Doctor Who's Tardis is small on the outside, but big on the inside.
The responsibility of all artists at this time is to shrink and cease production. This does not mean to cease art, but to immediately stop the manufacture of cultural pollution. The ostentation of this world has shown us its price and we have borne its symptoms long enough. They include apathy, smugness, greediness and boringness. There are now no spaces for paper flowers amidst the plastic. There are no petrol stations or parking spaces for people.
The smell of rain follows the sound of thunder.

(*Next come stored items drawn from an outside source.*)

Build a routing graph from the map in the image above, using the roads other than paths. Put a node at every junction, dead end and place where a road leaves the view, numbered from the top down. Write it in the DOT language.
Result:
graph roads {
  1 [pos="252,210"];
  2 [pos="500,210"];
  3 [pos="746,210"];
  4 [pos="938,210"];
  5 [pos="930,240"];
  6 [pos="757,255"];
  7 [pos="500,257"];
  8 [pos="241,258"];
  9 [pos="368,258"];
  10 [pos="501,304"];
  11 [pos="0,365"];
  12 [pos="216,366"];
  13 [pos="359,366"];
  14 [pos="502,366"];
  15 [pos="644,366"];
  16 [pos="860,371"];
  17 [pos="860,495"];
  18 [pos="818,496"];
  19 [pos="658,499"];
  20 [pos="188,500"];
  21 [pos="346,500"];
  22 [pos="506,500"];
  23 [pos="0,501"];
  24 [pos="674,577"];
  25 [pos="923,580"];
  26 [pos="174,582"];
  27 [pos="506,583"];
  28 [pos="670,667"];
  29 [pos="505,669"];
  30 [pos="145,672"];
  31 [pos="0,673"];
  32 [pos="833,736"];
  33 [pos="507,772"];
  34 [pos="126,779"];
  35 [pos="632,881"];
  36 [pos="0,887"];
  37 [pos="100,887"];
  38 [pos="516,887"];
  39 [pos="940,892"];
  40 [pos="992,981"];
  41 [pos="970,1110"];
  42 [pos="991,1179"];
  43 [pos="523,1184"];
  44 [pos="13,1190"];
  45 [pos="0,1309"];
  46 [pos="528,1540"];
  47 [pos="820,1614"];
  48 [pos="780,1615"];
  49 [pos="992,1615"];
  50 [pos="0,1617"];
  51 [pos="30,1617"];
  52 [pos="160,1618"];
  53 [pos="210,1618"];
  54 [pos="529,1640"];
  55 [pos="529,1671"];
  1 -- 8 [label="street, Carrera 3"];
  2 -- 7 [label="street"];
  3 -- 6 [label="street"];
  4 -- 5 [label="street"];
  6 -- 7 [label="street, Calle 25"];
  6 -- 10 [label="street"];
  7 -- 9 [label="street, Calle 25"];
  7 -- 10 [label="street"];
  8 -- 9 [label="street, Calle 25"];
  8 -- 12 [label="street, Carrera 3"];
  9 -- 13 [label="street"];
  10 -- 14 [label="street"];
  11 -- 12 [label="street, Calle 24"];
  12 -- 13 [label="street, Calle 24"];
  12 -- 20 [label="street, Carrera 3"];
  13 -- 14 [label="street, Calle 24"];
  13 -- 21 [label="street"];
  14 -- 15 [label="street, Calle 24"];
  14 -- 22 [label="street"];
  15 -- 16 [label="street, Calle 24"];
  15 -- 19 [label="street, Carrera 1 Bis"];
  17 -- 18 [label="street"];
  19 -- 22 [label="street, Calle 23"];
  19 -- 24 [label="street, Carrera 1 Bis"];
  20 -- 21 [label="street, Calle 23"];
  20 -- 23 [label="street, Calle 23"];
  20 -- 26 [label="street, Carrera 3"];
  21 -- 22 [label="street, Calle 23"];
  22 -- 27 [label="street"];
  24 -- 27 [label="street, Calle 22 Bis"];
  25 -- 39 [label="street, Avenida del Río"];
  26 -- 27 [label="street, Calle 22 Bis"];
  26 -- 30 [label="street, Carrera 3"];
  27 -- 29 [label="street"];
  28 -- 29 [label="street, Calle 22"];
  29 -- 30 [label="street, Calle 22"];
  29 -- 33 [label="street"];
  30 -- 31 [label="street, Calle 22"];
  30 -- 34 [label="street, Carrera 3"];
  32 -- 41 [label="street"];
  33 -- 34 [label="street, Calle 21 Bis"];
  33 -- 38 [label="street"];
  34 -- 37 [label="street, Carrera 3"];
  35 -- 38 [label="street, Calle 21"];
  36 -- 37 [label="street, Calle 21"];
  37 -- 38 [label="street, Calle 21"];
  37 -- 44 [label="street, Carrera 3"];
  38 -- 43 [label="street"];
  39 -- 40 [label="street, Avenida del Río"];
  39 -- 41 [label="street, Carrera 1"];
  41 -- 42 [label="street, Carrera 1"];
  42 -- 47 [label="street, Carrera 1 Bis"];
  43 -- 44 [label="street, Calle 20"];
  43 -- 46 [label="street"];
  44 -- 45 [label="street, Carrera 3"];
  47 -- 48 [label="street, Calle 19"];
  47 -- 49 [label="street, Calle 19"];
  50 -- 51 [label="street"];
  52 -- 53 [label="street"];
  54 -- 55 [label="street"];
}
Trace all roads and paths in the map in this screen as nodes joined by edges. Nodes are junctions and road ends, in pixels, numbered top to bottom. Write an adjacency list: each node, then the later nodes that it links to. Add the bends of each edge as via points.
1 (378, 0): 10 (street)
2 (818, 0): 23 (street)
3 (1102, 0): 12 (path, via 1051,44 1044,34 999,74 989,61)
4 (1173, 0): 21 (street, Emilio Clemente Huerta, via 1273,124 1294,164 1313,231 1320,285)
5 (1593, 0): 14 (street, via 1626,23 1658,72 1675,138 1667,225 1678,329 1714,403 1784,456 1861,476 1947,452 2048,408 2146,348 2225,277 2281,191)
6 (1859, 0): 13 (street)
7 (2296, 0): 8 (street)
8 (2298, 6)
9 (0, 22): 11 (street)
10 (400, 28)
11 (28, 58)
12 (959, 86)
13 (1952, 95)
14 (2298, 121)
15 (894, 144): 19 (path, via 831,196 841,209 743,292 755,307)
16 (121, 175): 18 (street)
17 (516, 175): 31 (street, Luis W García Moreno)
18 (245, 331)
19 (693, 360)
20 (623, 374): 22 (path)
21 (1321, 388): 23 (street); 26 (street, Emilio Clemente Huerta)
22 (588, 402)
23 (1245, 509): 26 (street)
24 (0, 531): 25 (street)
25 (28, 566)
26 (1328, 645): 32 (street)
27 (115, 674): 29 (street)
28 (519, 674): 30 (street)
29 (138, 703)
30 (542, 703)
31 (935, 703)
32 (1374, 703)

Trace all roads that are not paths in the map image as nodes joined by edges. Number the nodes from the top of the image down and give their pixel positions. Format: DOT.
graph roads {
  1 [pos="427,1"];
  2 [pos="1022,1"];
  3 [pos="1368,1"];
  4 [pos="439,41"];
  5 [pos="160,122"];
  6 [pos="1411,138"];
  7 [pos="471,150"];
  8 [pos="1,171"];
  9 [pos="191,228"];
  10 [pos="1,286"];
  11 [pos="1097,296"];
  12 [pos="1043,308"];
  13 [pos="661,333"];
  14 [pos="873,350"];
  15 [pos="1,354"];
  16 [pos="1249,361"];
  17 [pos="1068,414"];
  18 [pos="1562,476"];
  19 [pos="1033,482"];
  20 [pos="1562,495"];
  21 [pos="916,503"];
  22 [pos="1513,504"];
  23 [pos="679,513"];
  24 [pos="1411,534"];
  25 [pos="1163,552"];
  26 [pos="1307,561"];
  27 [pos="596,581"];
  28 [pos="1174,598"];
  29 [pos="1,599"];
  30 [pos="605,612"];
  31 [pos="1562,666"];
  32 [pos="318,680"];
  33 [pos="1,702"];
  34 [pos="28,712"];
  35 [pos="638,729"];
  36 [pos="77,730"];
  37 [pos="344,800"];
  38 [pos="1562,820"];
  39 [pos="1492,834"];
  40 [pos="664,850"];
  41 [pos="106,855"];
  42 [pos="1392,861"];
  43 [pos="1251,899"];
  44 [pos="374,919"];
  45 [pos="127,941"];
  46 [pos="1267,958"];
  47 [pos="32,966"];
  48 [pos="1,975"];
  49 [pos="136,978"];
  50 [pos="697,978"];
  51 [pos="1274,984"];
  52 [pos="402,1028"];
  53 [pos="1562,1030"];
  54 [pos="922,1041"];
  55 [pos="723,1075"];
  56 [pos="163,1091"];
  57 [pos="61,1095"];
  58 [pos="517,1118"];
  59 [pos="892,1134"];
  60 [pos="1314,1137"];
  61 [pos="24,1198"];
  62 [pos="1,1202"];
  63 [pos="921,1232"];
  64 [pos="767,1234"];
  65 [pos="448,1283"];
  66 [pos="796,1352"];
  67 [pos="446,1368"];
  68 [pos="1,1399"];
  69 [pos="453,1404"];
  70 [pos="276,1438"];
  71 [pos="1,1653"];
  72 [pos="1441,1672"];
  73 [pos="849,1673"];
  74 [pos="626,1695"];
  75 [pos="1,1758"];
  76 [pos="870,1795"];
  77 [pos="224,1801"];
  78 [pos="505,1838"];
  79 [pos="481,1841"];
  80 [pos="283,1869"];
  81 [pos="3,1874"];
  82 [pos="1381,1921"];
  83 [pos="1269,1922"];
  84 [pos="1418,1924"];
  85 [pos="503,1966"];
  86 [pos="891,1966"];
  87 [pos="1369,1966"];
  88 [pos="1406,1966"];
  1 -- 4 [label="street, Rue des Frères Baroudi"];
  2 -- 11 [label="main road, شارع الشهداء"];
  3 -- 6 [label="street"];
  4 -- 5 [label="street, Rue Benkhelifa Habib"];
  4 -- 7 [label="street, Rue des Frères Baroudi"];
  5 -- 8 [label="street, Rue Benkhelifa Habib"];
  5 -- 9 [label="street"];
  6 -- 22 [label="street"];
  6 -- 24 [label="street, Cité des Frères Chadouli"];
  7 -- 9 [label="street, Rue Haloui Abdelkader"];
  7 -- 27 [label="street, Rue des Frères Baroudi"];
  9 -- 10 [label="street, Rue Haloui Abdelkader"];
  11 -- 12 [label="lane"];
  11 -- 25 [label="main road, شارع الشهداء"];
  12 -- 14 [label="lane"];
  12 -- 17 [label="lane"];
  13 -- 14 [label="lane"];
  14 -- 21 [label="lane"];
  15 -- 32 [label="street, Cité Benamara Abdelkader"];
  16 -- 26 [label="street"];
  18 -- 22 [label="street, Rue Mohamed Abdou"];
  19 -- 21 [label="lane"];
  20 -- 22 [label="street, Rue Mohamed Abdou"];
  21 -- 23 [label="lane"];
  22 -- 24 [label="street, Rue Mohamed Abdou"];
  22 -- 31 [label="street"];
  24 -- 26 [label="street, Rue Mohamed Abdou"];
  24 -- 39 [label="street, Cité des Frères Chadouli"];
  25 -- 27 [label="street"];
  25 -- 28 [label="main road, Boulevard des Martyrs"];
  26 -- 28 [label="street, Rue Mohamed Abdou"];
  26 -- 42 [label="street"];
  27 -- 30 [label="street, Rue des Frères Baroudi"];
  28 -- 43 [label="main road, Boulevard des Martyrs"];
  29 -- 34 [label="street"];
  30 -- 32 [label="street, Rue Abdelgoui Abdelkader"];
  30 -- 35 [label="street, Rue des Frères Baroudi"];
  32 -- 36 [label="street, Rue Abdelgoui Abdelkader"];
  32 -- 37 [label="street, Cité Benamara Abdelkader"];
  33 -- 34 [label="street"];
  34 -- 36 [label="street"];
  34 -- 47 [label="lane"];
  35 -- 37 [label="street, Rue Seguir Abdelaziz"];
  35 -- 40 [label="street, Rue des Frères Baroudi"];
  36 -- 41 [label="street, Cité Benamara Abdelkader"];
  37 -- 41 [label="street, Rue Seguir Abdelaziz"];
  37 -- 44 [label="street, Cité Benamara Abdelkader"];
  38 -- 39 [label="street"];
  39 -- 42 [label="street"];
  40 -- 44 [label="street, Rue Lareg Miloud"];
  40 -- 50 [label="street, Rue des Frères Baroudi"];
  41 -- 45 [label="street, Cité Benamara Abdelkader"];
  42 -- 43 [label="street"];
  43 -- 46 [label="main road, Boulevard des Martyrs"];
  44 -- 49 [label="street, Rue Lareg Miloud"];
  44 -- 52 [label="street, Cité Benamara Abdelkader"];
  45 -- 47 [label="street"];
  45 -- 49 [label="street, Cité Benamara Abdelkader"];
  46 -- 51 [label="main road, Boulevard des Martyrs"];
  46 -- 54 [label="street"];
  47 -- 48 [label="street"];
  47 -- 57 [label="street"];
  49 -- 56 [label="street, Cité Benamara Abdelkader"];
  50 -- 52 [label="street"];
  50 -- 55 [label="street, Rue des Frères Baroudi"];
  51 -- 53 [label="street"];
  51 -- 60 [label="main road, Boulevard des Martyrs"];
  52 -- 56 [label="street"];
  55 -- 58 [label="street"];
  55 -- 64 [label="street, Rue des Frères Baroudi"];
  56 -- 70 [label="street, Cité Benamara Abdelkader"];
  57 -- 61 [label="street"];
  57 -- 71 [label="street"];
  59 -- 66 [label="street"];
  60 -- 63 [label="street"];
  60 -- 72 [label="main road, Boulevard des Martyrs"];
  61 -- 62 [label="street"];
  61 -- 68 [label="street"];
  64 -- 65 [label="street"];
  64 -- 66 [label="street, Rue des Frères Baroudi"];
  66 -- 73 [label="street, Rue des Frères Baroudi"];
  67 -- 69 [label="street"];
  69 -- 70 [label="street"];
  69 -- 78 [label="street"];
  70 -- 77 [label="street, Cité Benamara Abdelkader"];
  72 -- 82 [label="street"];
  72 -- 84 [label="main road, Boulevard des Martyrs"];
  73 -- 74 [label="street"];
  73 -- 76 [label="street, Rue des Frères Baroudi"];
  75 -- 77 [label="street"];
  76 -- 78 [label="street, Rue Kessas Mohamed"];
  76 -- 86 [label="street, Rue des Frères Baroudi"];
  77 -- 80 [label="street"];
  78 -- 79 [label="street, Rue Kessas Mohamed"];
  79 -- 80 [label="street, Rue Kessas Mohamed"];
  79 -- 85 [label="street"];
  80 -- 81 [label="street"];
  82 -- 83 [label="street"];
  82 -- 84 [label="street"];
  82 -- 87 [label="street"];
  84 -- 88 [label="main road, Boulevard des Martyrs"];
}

Overabundance is the death of meaning.
Global communications such as the internet require less material costs in communicating representational material over vast distances in time and space, and for this we should be thankful and optimistic. Conversely, the plastic qualities of everyday, forgotten materials assert their vital presences, offering themselves to us and allowing us to love them deeply. The personal sphere, by virtue of its particularity in space and time, is unique and precious. A wealth of language technologies available to much of western society allow us to share this experience, which is essential. Our task is to forge new paths across the old stones, and provide maps to our compatriots in the lingua franca of cultural mediums. Our apprehension of the world, henceforth, will be a phenomenological relation based on lossless exchange, a moment which propels the individual subject ever onwards. We shall keep things only as long as we need them, and then they will literally disappear.
The world will open and deepen as we follow the steps of retreat, close our eyes, and breathe gently out. The time for the big 'NO' has passed: it is now time for the small 'yes' which leads to the first stride.
The further in you go, the bigger it gets.